TT Leftovers: March Edition

Our favorite finds from the month

If April is the cruelest month, surely March is a close second: The weather plays with our emotions, and heartache follows college basketball fans around like a shadow.

But we prefer to play the optimist; indeed, March has brought us a wealth of noteworthy flavors. Here are our highlights:

• Now you can pop the cork on your favorite bottles and still remain eco-conscious thanks to ReCork America, a program that collects and recycles wine corks. Find a collection site near you and keep sipping.

• Whether you're planning a trip below the Mason Dixon Line or just looking for inspiring armchair travel, it's worth checking out Southern Foodways Alliance's new interactive map, which plots out the region's best cuisine, from barbecue to bivalves.

• Martini, meet Pesach: Gin gets a kosher update at No. 209 distillery, which swaps in a sugarcane-based vodka and alternative botanicals to make a Passover-friendly spirit.

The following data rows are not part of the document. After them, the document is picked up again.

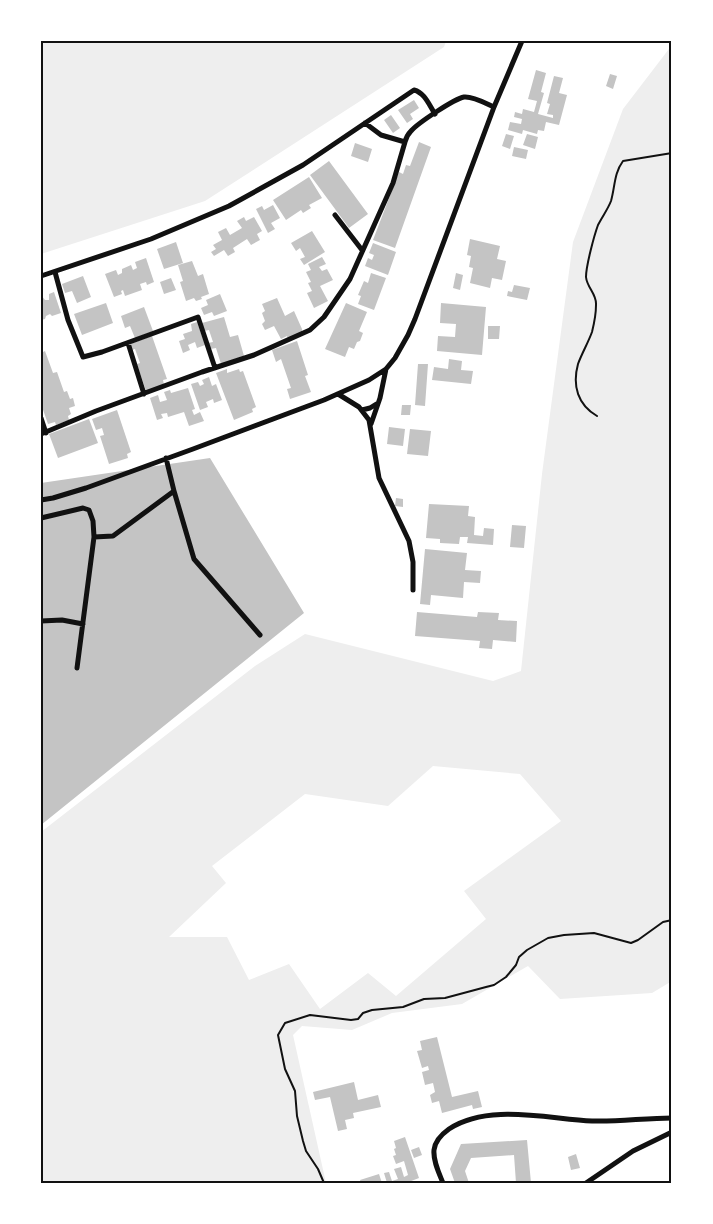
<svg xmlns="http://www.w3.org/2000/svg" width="713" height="1224" font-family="Jost,sans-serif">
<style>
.green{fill:#eee;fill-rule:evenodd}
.building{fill:#c4c4c4}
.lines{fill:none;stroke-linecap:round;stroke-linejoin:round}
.path{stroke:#111;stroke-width:2}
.minor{stroke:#111;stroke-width:5}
.neatline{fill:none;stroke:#111;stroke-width:2}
</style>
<rect width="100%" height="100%" fill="#fff"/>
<!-- green -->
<path class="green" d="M41 41H446L444 47 205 201 41 254Z
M672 45V981L652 993 560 999 528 966 462 1004 392 1013 352 1030 302 1026 293 1035 326 1183H41V832L255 666 305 634 493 681 521 671 542 474 573 242 623 109ZM433 766 520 774 561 821 464 891 486 919 396 996 368 973 320 1009 289 964 249 980 227 937H169L226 883 212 866 305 794 388 806Z"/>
<!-- building -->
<path class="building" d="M536 70 546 73 541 92 544 93 538 114 553 118V115L547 114 550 104 547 103 554 76 563 78 559 93 567 95 559 125 546 122 544 131 538 130 537 134 523 130 522 134 508 130 510 122 521 124 522 119 514 117 515 112 522 114 523 109 534 112 537 101 528 99Z
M610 74 617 76 613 89 606 86Z
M414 100 419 108 410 114 413 119 407 123 398 110Z
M391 115 400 128 393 133 384 120Z
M506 134 514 136 510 149 502 146Z
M527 134 538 137 535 149 523 145Z
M419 142 431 147 395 248 373 240 399 172 403 174 406 165 410 166Z
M355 143 372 149 368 162 351 156Z
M514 147 528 150 526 159 512 156Z
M329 161 368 214 349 228 310 175Z
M309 177 322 198 309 205 311 208 303 213 301 210 286 220 273 200Z
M273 205 280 218 271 223 275 229 268 233 256 209 262 206 264 210Z
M244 217 246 221 254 217 262 231 257 234 260 240 251 245 247 239 233 248 235 252 228 256 224 250 214 256 211 252 216 249 213 245 222 240 218 232 226 228 230 235 242 228 237 221Z
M312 231 325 252 304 265 300 259 305 257 300 248 296 251 291 243Z
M470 239 500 246 497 259 506 261 502 280 492 278 490 288 470 283 473 268 469 267 471 256 467 255Z
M176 242 183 263 164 269 157 249Z
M373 243 396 252 388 275 365 266 368 258 372 260 374 255 369 253Z
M322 257 326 264 319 267 322 271 327 269 333 280 320 286 328 301 314 308 307 293 312 291 308 283 311 282 306 272 311 270 308 264Z
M146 258 154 282 147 285 146 282 140 284 142 290 125 296 123 290 121 291 122 294 114 297 105 274 116 270 118 275 122 273V269L131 265 133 270 137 268 135 262Z
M192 261 198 276 203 274 209 294 201 297 202 299 196 301 194 298 186 301 180 282 183 281 178 265Z
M371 273 386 278 374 310 358 304 361 296 358 295 364 281 368 283Z
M456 273 463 275 460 290 453 288Z
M83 276 91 297 77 303 72 291 65 293 62 284Z
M171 278 176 290 164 294 160 282Z
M514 285 530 288 527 300 507 296 508 291 512 292Z
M54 292 61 313 52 316 50 314 46 316 45 319 41 320V295L45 300H49V294Z
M220 294 227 311 214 316 212 312 204 315 201 308 208 305 206 300Z
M277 298 285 316 294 311 302 329V332L288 339 287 336 281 339 274 326 265 330 262 324 265 321 262 313 265 311 262 304Z
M106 303 113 323 82 335 74 314Z
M346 303 367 312 359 331 363 333 360 341 357 342 354 349 349 347 345 357 325 349Z
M441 303 486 307 482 355 437 351 438 336 455 337 456 324 440 323Z
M144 307 153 331 135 338 130 326 125 328 121 316Z
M224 317 230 337 238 335 244 356 221 364 216 348 210 349 208 343 213 342 209 330 204 331 202 323Z
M197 322 205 345 197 348 195 342 188 345 190 350 183 353 179 341 185 339 183 334 192 331 191 324Z
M488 326H500L499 339H488Z
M152 336 167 379 163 380 164 385 146 391 137 364 140 363 135 349 132 350 130 344Z
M297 341 308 375 305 376 311 392 290 399 287 389 291 388 281 359 276 362 272 350Z
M45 351 53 373 57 372 64 392 67 391 70 399 73 398 75 406 69 408 71 414 68 416 69 420 56 425 55 422 48 424 41 404V353Z
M449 359 462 361 461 370 473 371 471 384 432 380 434 367 448 369Z
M418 364H428L425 406 415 405Z
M227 369V373L239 369 240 372 243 371 256 407 252 409 253 412 234 420 216 373Z
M209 377 212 386 216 384 222 400 214 403 213 399 206 402 208 407 200 410 191 384 198 382 200 386 204 384 202 380Z
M188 388 195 409 192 410 194 415 200 412 204 421 189 426 184 412 168 417 167 413 161 414 163 418 157 420 150 398 158 395 160 402 167 400 164 392 170 390 171 393Z
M402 405H411L410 415H401Z
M117 410 131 452 127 454 128 458 109 464 100 436 104 435 102 428 96 430 92 419Z
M89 419 98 443 58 458 49 434Z
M389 427 405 429 403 446 387 444Z
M410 429 431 431 428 456 407 454Z
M210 458 304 613 41 825V483Z
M396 498 403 499V507L395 506Z
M429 504 469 506 468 516 475 517 474 535 483 536 484 528 494 529 493 545 467 543 468 537H460L459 544 440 543V539L426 538Z
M512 525 526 526 524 548 510 547Z
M425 549 467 553 465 570 481 571 480 583 464 582 463 598 431 595 430 605 420 604Z
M417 612 477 617 478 612 499 613 498 620 517 621 516 642 493 640 492 649 479 648 480 641 415 636Z
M437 1037 452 1097 478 1091 482 1107 473 1109 472 1105 442 1113 439 1101 432 1103 430 1095 435 1092 433 1083 425 1085 422 1072 429 1070 428 1066 422 1068 417 1051 422 1050 420 1041Z
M354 1082 358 1100 378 1095 381 1107 353 1113 354 1118 345 1120 347 1129 338 1131 330 1097 315 1100 313 1092Z
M405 1137 419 1178 406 1183H387L384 1173 389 1172 392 1181 398 1179 394 1169 401 1167 404 1177 408 1175 404 1161 396 1164 393 1156 396 1155 394 1149 396 1148 394 1141Z
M527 1140 531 1183H516L514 1155 471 1158 465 1171 469 1183H455L450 1169 461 1144Z
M419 1147 422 1155 414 1158 411 1150Z
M576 1154 580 1168 571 1170 568 1157Z
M379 1174 382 1183H361L360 1180Z"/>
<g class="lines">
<!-- path -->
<path class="path" d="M597 416C578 405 572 386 578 364 582 353 588 343 592 332 594 324 596 314 596 305 597 294 587 288 586 277 586 266 594 236 598 225 602 217 608 209 611 201 615 187 614 173 623 161L672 153
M324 1183 318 1169 306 1151 303 1141 297 1116 295 1091 285 1069 278 1035 285 1023 310 1015 351 1020 358 1019 363 1013 372 1010 403 1007 424 999 445 998 486 987 494 985 506 977 516 965 519 957 527 950 548 938 564 935 594 933 631 943 638 940 663 922 672 920"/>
<!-- minor -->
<path class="minor" d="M405 142C406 138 408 134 411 131 418 123 454 99 464 97 473 96 485 103 494 107
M335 215 362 250
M55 272 68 320 83 357 102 352 198 317 215 368
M41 276 151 239 229 206 303 165 414 90C425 93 429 105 435 114
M128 343 144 394
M338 394 359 407 369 420 379 478 409 541 413 562V590
M362 410 370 408 378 403
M41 418 46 433
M371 424 380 398 386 369
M41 434 96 411 202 372 254 355 310 330 324 317 350 279 393 183 405 142 381 135 365 123
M174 491 194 559 260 635
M41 500 53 498 86 488 193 449 324 400 369 380 386 369 395 358 408 335 415 319 494 107 522 41
M41 518 83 508 89 510 93 521 94 537
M41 621 62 620 83 624
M77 668 94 537 113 536 174 491 166 458
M443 1183C439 1173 433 1161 434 1150 435 1140 442 1134 449 1129 488 1103 548 1119 592 1121 618 1122 645 1118 672 1118
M586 1183 633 1151 672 1132"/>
</g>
<!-- border -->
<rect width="713" height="1224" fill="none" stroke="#ffffff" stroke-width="85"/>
<rect x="42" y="42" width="628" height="1140" class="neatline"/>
</svg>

• "Breakfast pizza" once referred to an early-hours slice after a late night, or yesterday's cold leftovers eaten in front of the refrigerator. No more. Restaurants have taken to serving bacon-and-eggy iterations well before noon.

• We're all for a local focus, but some things are worth importing, like British chef Skye Gyngell's latest cookbook, My Favorite Ingredients. We'll be stretching out the last of our winter citrus season with her recipe for blood oranges with rosemary and honey.